Please reproduce everything in the passage on the Einstein, Podolsky, and Rosen thought experiment from "The work was" down to "nature of reality.", word for word.

> [Exercise passage]
=== Section Start ===

The thought experiment involves a pair of particles prepared in an entangled state (note that this terminology was invented only later). Einstein, Podolsky, and Rosen pointed out that, in this state, if the position of the first particle were measured, the result of measuring the position of the second particle could be predicted. If, instead, the momentum of the first particle were measured, then the result of measuring the momentum of the second particle could be predicted. They argued that no action taken on the first particle could instantaneously affect the other, since this would involve information being transmitted faster than light, which is forbidden by the theory of relativity. They invoked a principle, later known as the "EPR criterion of reality", positing that, "If, without in any way disturbing a system, we can predict with certainty (i.e., with probability equal to unity) the value of a physical quantity, then there exists an element of reality corresponding to that quantity". From this, they inferred that the second particle must have a definite value of position and of momentum prior to either being measured. This contradicted the view associated with Niels Bohr and Werner Heisenberg, according to which a quantum particle does not have a definite value of a property like momentum until the measurement takes place.

History

The work was done at the Institute for Advanced Study in 1934, which Einstein had joined the prior year after he had fled Nazi Germany. The resulting paper was written by Podolsky, and Einstein thought it did not accurately reflect his own views. The publication of the paper prompted a response by Niels Bohr, which he published in the same journal, in the same year, using the same title. This exchange was only one chapter in a prolonged debate between Bohr and Einstein about the fundamental nature of reality.

=== Section End ===

> [Source material]
=== Section Start ===

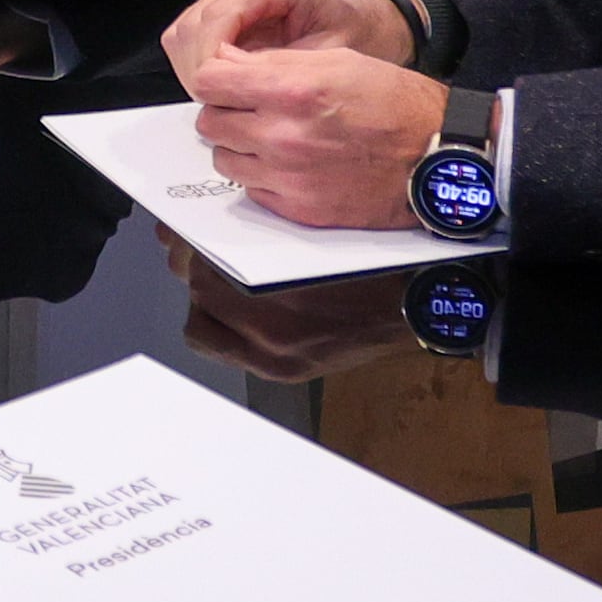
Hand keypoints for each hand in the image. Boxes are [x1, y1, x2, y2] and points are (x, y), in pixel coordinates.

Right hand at [161, 0, 414, 84]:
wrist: (368, 21)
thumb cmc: (358, 37)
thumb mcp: (328, 59)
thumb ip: (278, 70)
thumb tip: (232, 91)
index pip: (218, 18)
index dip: (209, 60)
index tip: (216, 95)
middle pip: (193, 25)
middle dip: (199, 69)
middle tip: (219, 104)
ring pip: (184, 31)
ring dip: (195, 68)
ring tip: (222, 97)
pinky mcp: (227, 1)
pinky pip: (193, 35)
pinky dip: (199, 63)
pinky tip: (224, 83)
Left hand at [167, 240, 420, 382]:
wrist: (414, 309)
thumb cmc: (373, 268)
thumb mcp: (318, 239)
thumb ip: (268, 239)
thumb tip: (223, 228)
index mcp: (283, 291)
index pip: (208, 266)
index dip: (192, 245)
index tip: (187, 231)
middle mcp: (273, 331)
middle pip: (199, 292)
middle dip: (190, 266)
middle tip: (189, 249)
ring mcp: (273, 358)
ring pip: (200, 326)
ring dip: (199, 300)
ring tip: (210, 283)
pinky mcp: (278, 373)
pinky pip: (219, 351)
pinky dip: (213, 330)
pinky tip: (225, 314)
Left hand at [182, 41, 444, 228]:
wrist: (433, 156)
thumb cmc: (394, 103)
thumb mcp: (337, 60)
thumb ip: (277, 63)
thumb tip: (231, 66)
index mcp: (291, 90)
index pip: (209, 82)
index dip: (216, 77)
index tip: (227, 78)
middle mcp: (281, 135)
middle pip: (210, 122)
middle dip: (225, 111)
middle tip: (250, 107)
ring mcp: (286, 176)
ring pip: (224, 159)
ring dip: (238, 145)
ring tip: (269, 136)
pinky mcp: (296, 208)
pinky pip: (250, 189)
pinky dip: (260, 175)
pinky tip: (287, 163)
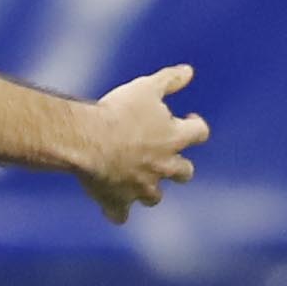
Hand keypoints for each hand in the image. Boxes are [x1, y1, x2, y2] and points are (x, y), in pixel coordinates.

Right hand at [74, 64, 207, 224]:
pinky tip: (114, 212)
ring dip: (150, 192)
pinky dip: (117, 213)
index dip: (195, 125)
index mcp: (174, 137)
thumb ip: (169, 80)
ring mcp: (141, 186)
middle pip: (184, 172)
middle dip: (179, 167)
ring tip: (140, 186)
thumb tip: (189, 71)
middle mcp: (164, 166)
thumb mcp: (145, 88)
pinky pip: (120, 214)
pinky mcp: (117, 200)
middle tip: (166, 158)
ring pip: (154, 197)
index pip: (199, 132)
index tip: (187, 118)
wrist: (87, 141)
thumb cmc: (117, 113)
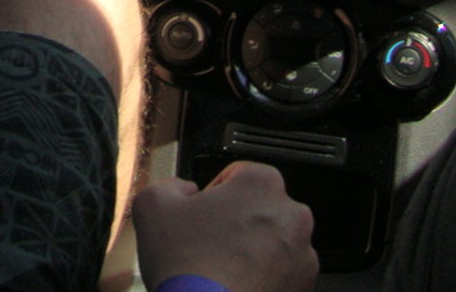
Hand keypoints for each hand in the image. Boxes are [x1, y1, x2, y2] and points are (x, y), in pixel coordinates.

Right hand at [133, 164, 317, 291]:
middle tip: (207, 245)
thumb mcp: (151, 205)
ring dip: (251, 251)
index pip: (235, 175)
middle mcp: (292, 215)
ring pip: (272, 242)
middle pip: (257, 208)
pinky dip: (262, 278)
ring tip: (220, 271)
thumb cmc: (186, 266)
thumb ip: (171, 184)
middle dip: (235, 223)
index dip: (211, 195)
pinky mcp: (304, 288)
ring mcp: (303, 255)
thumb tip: (185, 191)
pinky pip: (280, 274)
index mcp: (261, 183)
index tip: (200, 216)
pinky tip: (235, 287)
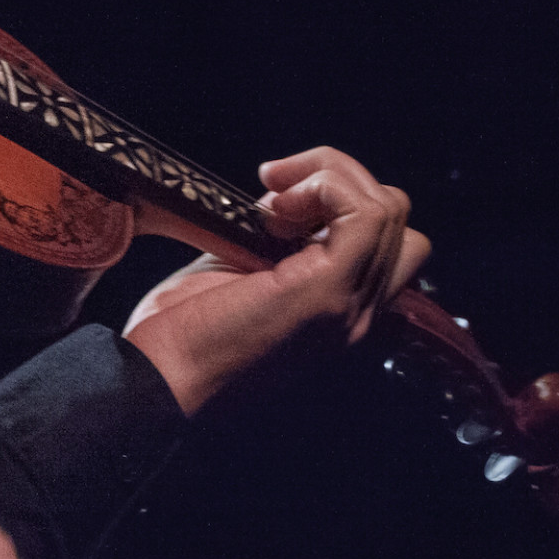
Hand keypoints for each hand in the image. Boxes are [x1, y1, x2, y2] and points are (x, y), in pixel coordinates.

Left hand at [122, 146, 430, 414]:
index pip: (387, 238)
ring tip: (271, 203)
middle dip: (338, 182)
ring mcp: (350, 305)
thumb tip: (284, 192)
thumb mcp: (240, 269)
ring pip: (389, 208)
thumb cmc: (183, 329)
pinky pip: (367, 214)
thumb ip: (277, 239)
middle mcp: (359, 312)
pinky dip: (326, 185)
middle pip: (397, 218)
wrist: (160, 378)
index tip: (274, 203)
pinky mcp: (328, 292)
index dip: (335, 201)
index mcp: (340, 307)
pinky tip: (277, 208)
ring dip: (328, 179)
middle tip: (273, 195)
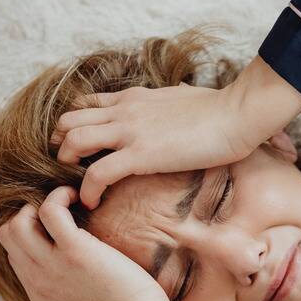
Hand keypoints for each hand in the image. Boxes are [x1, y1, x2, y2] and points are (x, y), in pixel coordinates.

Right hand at [0, 185, 173, 300]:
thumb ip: (68, 298)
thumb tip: (75, 286)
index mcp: (40, 296)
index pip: (16, 256)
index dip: (31, 236)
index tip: (56, 229)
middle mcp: (39, 281)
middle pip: (8, 236)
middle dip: (28, 215)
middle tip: (60, 212)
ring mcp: (52, 266)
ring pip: (17, 223)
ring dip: (40, 204)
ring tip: (68, 201)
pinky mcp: (74, 251)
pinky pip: (49, 211)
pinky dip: (60, 196)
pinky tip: (78, 197)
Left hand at [51, 82, 254, 209]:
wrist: (238, 113)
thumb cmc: (221, 108)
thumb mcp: (183, 97)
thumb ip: (168, 103)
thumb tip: (176, 102)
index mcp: (133, 98)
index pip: (86, 105)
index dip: (74, 126)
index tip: (79, 149)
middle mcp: (124, 110)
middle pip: (69, 120)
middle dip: (62, 146)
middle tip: (71, 169)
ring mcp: (130, 131)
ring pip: (73, 141)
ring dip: (68, 165)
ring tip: (77, 186)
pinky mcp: (140, 154)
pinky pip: (96, 173)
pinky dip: (87, 191)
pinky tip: (92, 203)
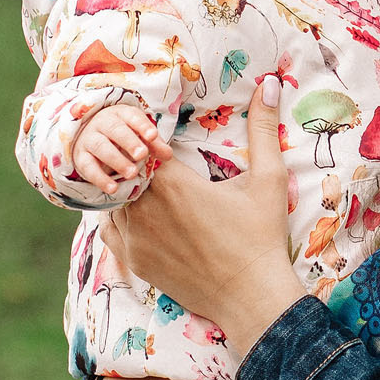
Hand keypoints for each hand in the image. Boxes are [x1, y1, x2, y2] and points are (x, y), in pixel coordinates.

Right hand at [68, 104, 171, 196]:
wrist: (88, 137)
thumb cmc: (121, 135)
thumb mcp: (139, 135)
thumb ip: (155, 144)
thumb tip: (168, 155)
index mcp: (120, 114)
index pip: (132, 116)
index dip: (142, 126)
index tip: (153, 136)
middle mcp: (102, 123)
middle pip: (115, 130)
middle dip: (129, 142)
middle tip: (142, 155)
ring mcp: (89, 139)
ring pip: (101, 147)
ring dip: (117, 161)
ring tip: (133, 174)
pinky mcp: (81, 157)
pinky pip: (88, 167)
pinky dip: (100, 178)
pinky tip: (113, 188)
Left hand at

=== Section End ===

> [Task answer]
The work was done at the Institute for Advanced Study in 1934, which Einstein had joined the prior year after he had fled Nazi Germany. The resulting paper was written by Podolsky, and Einstein thought it did not accurately reflect his own views. The publication of the paper prompted a response by Niels Bohr, which he published in the same journal, in the same year, using the same title. This exchange was only one chapter in a prolonged debate between Bohr and Einstein about the fundamental nature of reality.